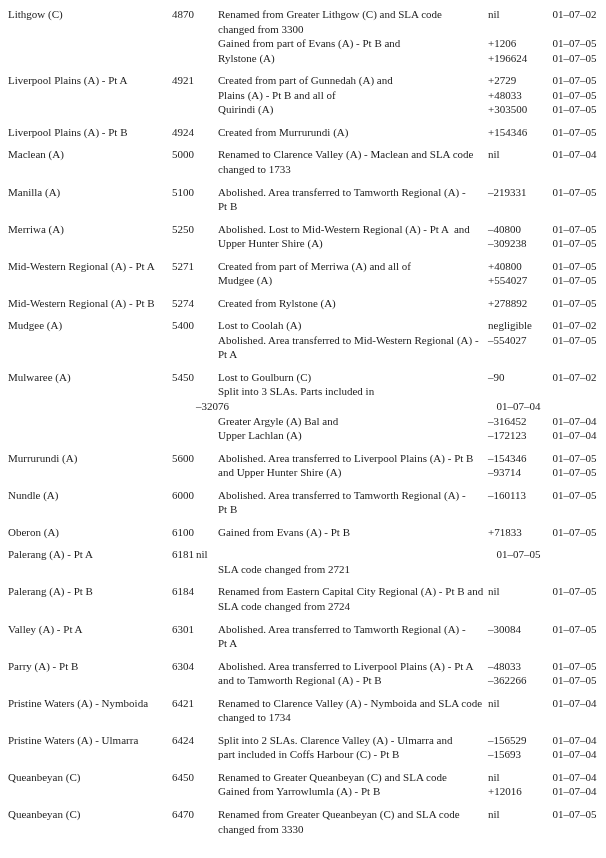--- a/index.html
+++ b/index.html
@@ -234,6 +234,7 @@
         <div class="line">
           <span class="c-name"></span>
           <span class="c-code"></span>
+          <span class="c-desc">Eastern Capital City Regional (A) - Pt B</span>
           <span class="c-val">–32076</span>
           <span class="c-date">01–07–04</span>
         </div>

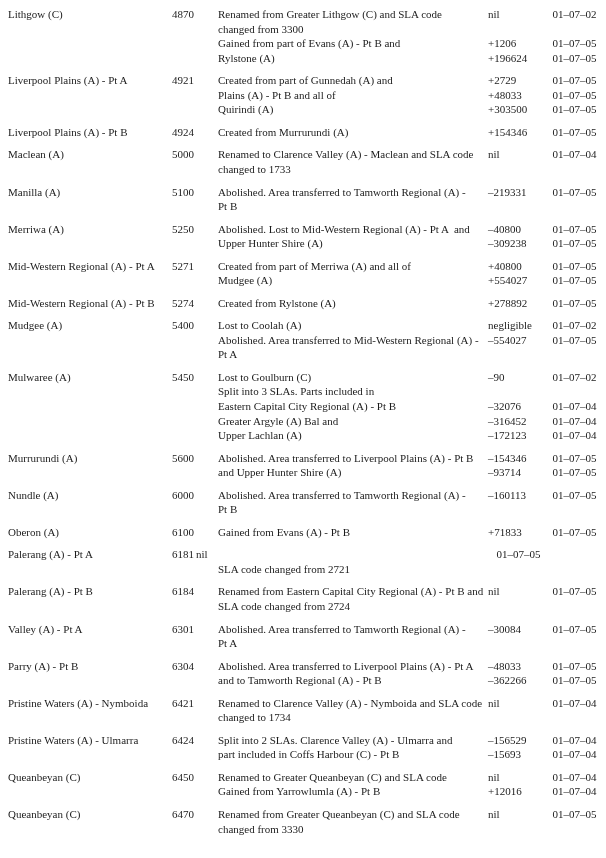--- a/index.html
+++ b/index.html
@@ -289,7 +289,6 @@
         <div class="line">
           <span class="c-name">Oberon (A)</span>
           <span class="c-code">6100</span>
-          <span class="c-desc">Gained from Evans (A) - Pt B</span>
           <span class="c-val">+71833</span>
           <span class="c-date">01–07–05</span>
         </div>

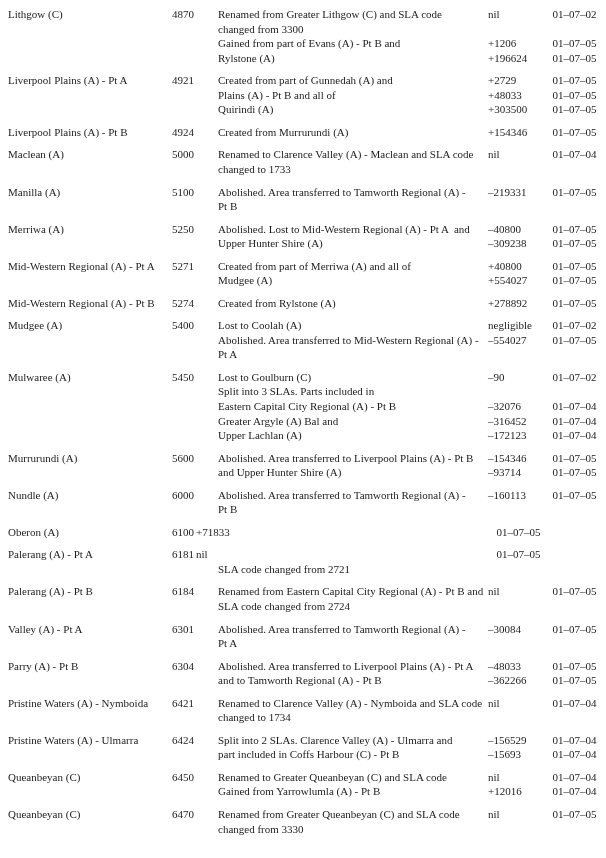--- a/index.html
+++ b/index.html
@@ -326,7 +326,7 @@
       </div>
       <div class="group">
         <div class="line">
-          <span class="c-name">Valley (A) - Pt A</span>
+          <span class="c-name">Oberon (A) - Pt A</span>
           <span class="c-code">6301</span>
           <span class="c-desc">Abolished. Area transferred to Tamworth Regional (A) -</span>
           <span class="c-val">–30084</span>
......
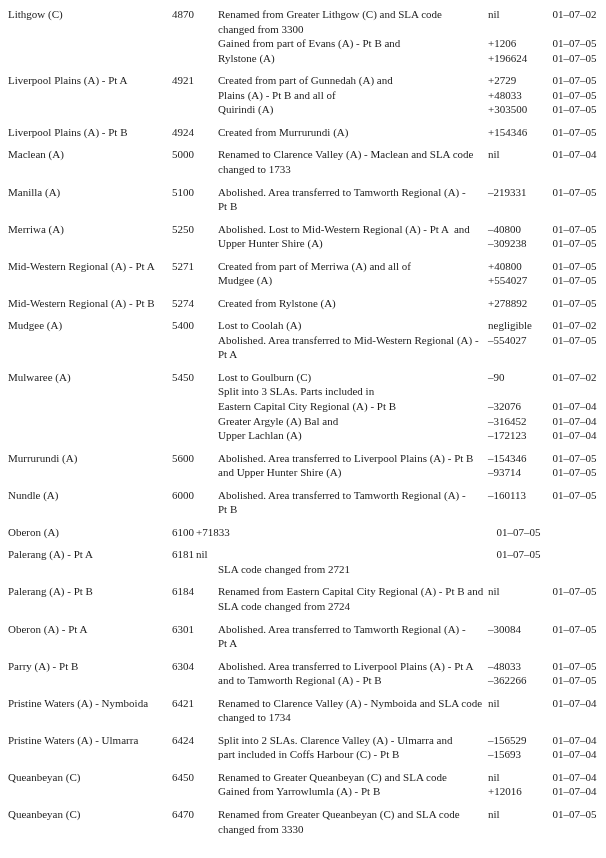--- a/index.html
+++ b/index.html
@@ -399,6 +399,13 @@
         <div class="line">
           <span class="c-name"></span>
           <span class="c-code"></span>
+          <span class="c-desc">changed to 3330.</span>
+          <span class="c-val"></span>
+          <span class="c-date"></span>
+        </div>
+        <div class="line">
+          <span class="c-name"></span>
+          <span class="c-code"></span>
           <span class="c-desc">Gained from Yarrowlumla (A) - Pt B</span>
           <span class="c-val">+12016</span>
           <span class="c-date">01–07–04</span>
......
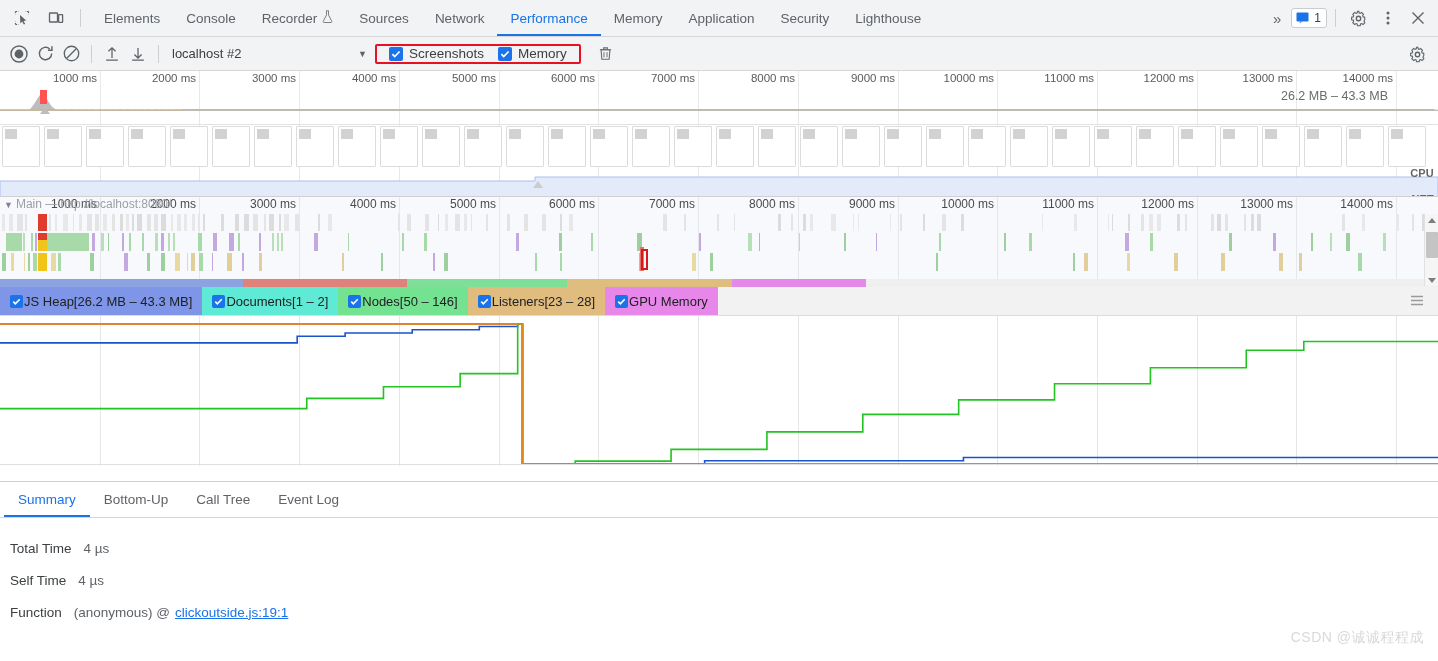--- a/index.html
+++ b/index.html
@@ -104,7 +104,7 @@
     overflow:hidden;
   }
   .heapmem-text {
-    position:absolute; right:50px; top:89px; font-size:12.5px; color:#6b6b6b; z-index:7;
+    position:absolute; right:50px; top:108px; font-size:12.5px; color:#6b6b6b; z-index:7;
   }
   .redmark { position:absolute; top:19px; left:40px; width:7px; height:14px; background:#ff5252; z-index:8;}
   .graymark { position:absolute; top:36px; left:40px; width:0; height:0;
......
PROMPT — Go through the data and gather every line that holds "code".

REPLY —
           <span class="c-code"></span>
           <span class="c-code">6100</span>
           <span class="c-code">6301</span>
           <span class="c-code"></span>
+          <span class="c-code"></span>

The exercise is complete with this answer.